Le ROCK. Un mot devenu ridicule, une expression vidée de son sens. Dans le meilleur des cas, un cirque pour clown de MJC avec du pin’s « I’m with the band » collé sur le blazer froissé ; dans le pire, un défilé de marionnettes désarticulées et un peu grasses même plus foutues d’articuler trois mots d’anglais correctement. Ah ça pour sûr, on les voit battre le pavé tous les week-ends, la mèche en branle sur les trottoirs, l’air aussi pathétique que Tom Cruise derrière son avion de chasse et reflets du soleil correctement reflétés dans les Ray Ban. Une belle brochette de merlans frits, des destins de lézards séchés au soleil. Pour le reste, parlons d’Abberline si vous le voulez bien. Un groupe de Toulouse, born to…
… Partir un jour, sans retour, effacer notre amour, sans se retourner. Surtout ne pas regretter. NB : penser demain à recommencer. Qu’on le veuille ou non, il y a chez certains groupes français une part d’héroïsme qui parfois vole la vedette à la stupidité. Comme un indicible éclair de génie perdu au fond de l’iris un peu bovine. A ce stade, pas besoin de vous faire un croquis, enlevons les mitaines : les cinq affreux – je dis cela pour leur maquillage digne des pires séries Z – d’Abberline n’ont pas mis toutes les chances de leur côté, ce serait même plutôt le contraire. Et c’est justement leur plus grande force.
Sur leur premier EP, Loner Ranger – comment traduire cela : le ranger solitaire ? Ca commence bien – les cinq mousquetaires à têtes de crânes présentent une sorte de rock de cabaret à servir bien chaud dans un bas résille aux amateurs de Dave Gahan coincés entre une connexion 56K et la garde alternée des enfants une semaine sur deux. Pour traduire plus concrètement : du rock épique chanté sans les moyens, des idées d’arrangements ambitieux sans le carnet de chèque. Une Ferrari sans essence, bloquée sur un parking de Leader Price.

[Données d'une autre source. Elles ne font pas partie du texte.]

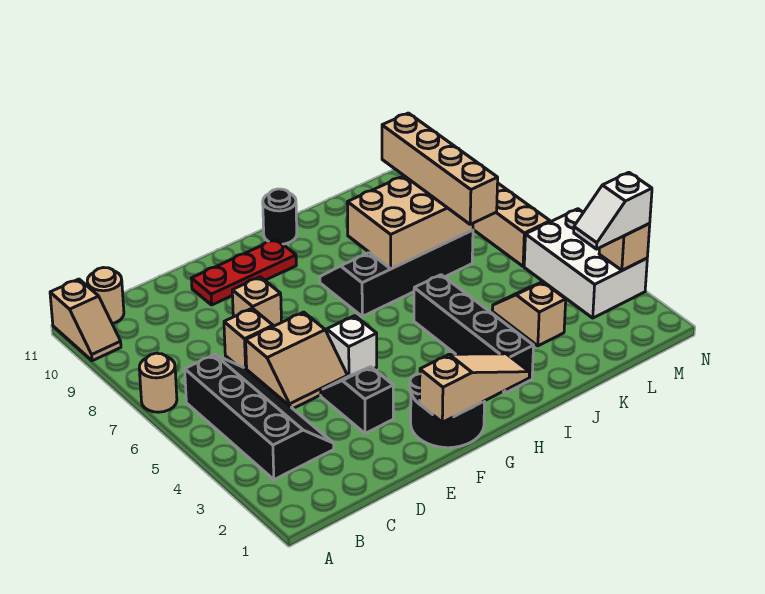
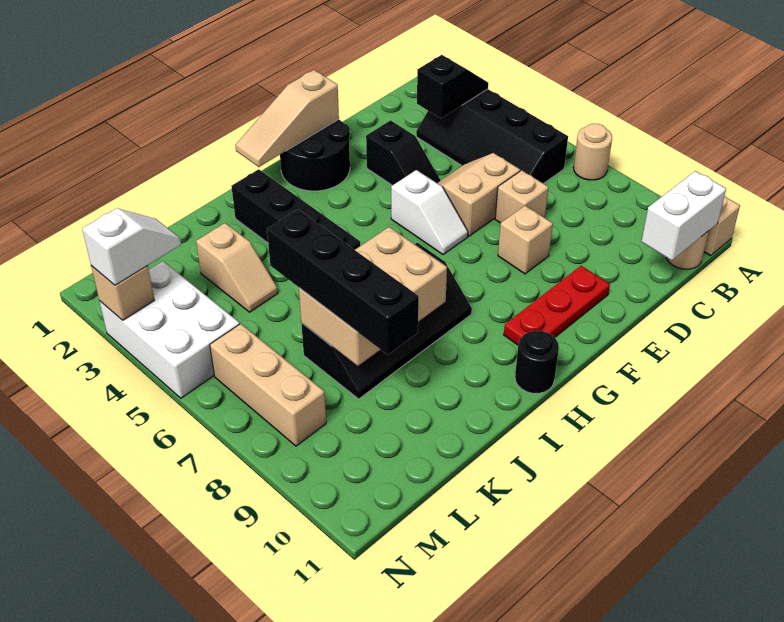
none -> black 1x2 slope [417,55,488,118]
none -> white 1x2 brick [642,171,726,261]
tan 1x4 brick [382,113,498,224] -> black 1x4 brick [267,209,419,355]

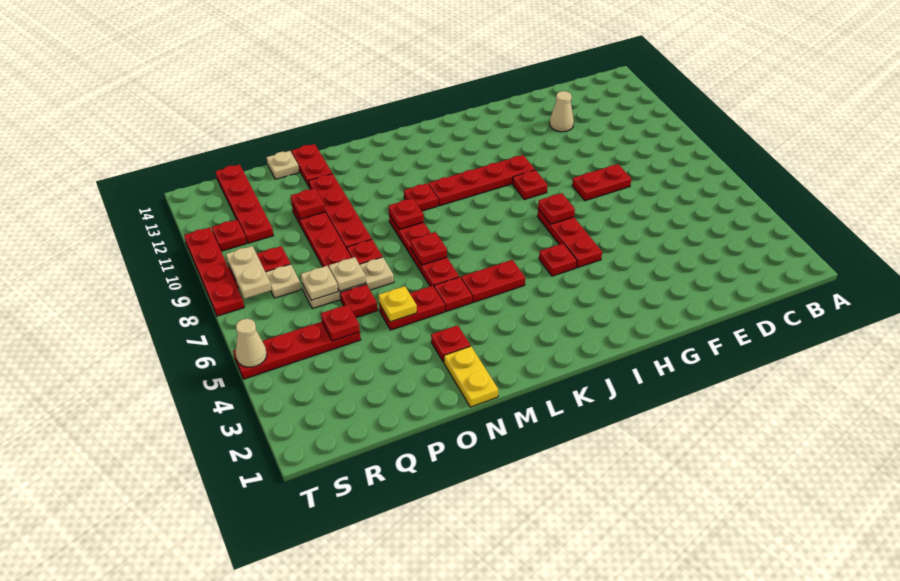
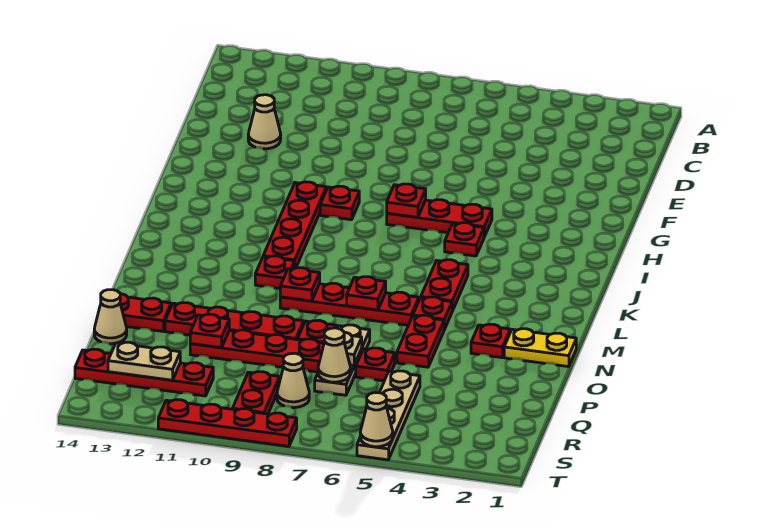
red 1x2 plate [572,164,631,201] -> none
yellow 1x1 plate [378,286,417,322] -> none
tan 1x1 plate [266,151,299,179] -> tan 1x1 cone [94,290,127,344]
red 1x4 plate [233,322,361,379] -> tan 1x4 plate [357,371,420,460]
red 1x1 plate [321,305,360,341] -> none
tan 1x1 plate [301,266,338,300] -> tan 1x1 cone [318,328,350,382]
tan 1x1 plate [266,264,301,298] -> tan 1x1 cone [277,353,309,408]
tan 1x2 plate [226,246,271,299] -> tan 1x2 plate moved to [108,342,180,380]
red 1x1 plate [212,220,247,251] -> none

Un chant approximatif, un mélange d’électro salle des fêtes et de baroque hard discount qui reste un peu sur l’estomac avec les dents du fond qui baignent, inutile de préciser que chez Abberline, la blonde côté conducteur possède une valve et le sourire figé. Et pourtant c’est étrange, impossible de ne pas éprouver un peu de sympathie pour ces cinq comiques troupiers, dignes enfants de leur époque, perdus entre Starmania, Le plus grand cabaret du monde et Phantom of the Paradise. Quand la concurrence s’avère capable des pires atrocités qu’ait connu l’histoire du rock français – exemple n°1 : faire rentrer la batterie en 4/4, attendre 10 secondes, introduire la guitare en cling cling puis massacrer l’édifice avec un chanteur même pas diplômé du Wall Street Institute -, que l’autoproduction n’est plus qu’un lointain fantasme qu’on aurait aimé voir crever la gueule ouverte – note à l’attention des rockeurs : dites NON au CD gravé – la bande des cinq d’Abberline ne s’en sort finalement pas si mal.

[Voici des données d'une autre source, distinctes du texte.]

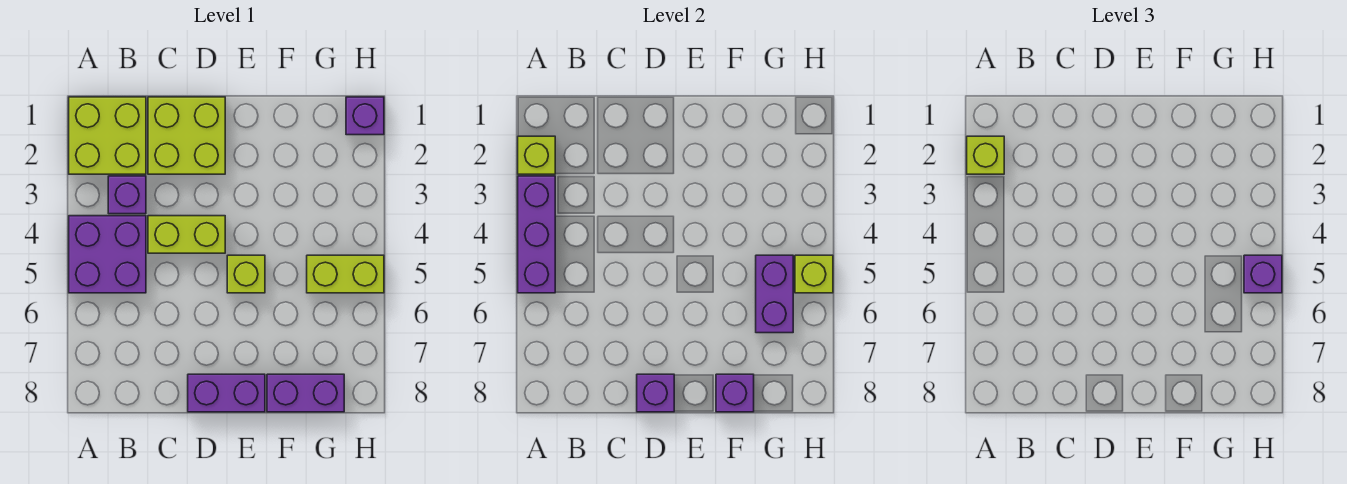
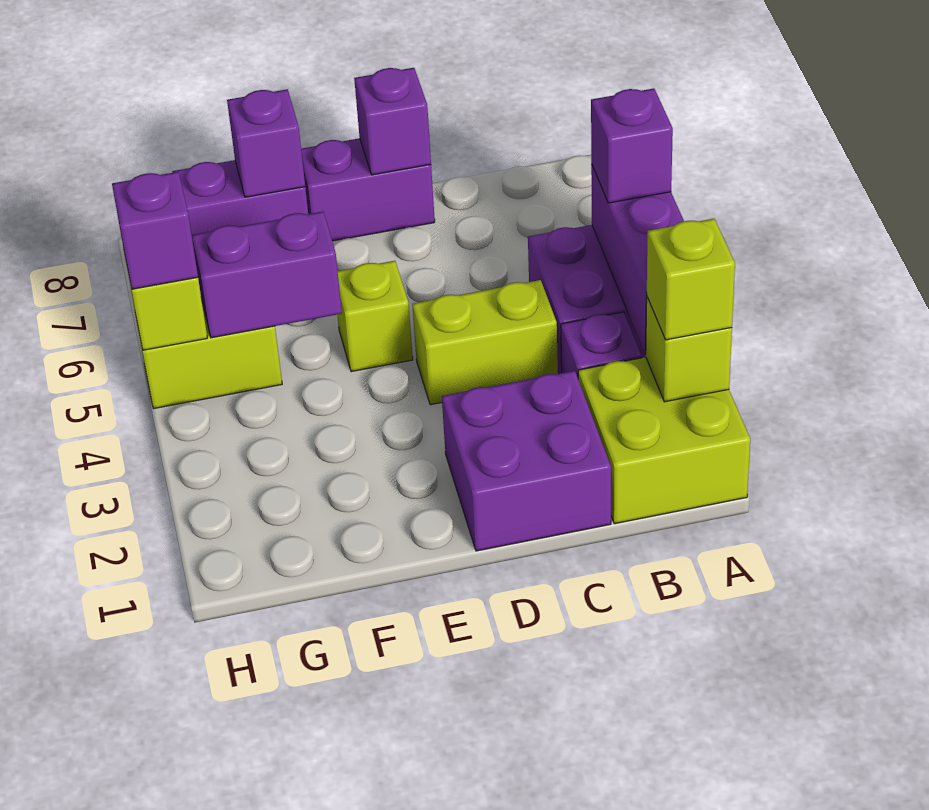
lime 2x2 brick [148,97,225,174] -> purple 2x2 brick [442,371,611,551]
purple 1x2 brick [756,255,793,333] -> purple 1x2 brick turned to [192,212,342,338]
purple 1x1 brick [346,97,384,135] -> purple 1x1 brick moved to [591,88,673,203]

A l’écoute de Loner Ranger, on pourrait même écrire que l’imprécision parfaite est une formule qui leur va bien au teint. Un étrange synthé placé comme une nappe à carreaux, un chanteur à veston qui serre les abdos pour crooner grave, un refrain imparable en dépit de ses maladresses, et d’étranges cors qui viennent faire la vaisselle pour laver plus blanc que blanc. Et ne parlons pas de Gravity s’il vous plaît, chanson parfaite pour toucher le cul de la mariée dans les banquets gothiques. Entre les productions de palais de Justice et la queue de Freddie Mercury coincée dans la porte, avouez que l’erreur est plutôt ambitieuse.
Comme les meilleures blagues, les bons articles sont souvent les plus courts. Abberline ne verra sans doute jamais Sunset Blvd et ses filles faciles, pas plus que les caméras de France 3 Sud-Ouest. A pasticher sans le savoir leurs idoles de carton-pâte – vas-y que je te mets un peu des claviers flippants de Jean-Charpentier ici, une pincée de rock stadium à la Hervé-Martin Gore là-bas -, les rockeurs d’Abberline réussissent malgré eux un petit exploit. Finir dans le fossé avec panache, c’est toujours plus digne que de rouler des mécaniques sans accident.